KBRN, Samarinda - Perserikatan Bangsa-Bangsa (PBB) telah menetapkan setiap tanggal 11 Oktober sebagai Hari Anak Perempuan Internasional (International Day of Girl Child), Sejak tahun 2012.  Mengingat tidak ada hari untuk anak laki-laki, tentu muncul pertanyaan, mengapa  harus ada hari khusus untuk merayakan anak perempuan?

Mengutip laman UN Women,  ada 1,1 miliar anak perempuan di seluruh dunia. Anak-anak perempuan ini tentu berhak mendapatkan kesempatan sama untuk menggapai masa depan yang cerah, di manapun mereka berada. Sayangnya, kebanyakan anak perempuan kerap menghadapi diskriminasi, setiap harinya.

Fakta, setiap 10 menit, seorang anak perempuan mati karena kekerasan. Di daerah konflik, kekerasan berbasis gender kerap meningkat. Hal ini membuat anak perempuan rentan mengalami kekerasan fisik dan seksual, pernikahan dini, eksploitasi, dan perdagangan manusia.

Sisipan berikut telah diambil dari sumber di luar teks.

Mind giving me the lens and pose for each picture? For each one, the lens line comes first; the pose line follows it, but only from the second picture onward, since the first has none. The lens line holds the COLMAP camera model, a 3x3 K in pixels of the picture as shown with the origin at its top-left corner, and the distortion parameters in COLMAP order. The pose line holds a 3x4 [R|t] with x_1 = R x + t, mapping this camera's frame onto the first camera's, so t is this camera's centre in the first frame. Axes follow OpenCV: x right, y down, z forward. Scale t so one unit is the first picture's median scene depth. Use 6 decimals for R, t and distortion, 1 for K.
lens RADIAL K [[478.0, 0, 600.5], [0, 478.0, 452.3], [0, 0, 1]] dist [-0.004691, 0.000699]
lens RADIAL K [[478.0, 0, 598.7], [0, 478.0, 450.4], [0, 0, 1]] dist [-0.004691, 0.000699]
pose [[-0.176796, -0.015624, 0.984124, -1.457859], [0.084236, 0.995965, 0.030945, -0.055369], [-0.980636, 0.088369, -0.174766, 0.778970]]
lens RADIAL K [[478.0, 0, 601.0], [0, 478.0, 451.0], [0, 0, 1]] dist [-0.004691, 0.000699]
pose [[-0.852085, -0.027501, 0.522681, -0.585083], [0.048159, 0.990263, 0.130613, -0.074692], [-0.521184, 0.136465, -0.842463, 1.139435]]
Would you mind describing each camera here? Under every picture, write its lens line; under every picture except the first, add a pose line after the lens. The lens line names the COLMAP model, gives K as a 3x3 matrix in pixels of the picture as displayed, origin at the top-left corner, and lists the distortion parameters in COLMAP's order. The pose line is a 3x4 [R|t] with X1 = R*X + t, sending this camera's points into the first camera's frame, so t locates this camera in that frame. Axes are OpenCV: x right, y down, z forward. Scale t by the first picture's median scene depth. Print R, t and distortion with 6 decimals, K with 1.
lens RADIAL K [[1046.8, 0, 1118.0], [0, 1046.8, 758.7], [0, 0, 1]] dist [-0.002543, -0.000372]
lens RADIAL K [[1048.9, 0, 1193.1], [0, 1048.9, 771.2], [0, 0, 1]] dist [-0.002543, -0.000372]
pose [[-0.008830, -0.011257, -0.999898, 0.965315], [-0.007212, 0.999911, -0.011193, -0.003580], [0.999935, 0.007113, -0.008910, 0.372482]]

Dengan adanya Hari Anak Perempuan Internasional ini, diharapkan bisa membangun kesadaran dan menarik fokus perhatian pada masalah-masalah yang mereka hadapi. Di Indonesia sendiri, angka perkawinan anak masih besar. Satu dari lima perempuan Indonesia pernah melakukan perkawinan anak, yaitu saat mereka masih di bawah 18 tahun.

Perkawinan anak merenggut banyak hak anak perempuan, terutama hak mereka untuk mendapatkan pendidikan yang layak.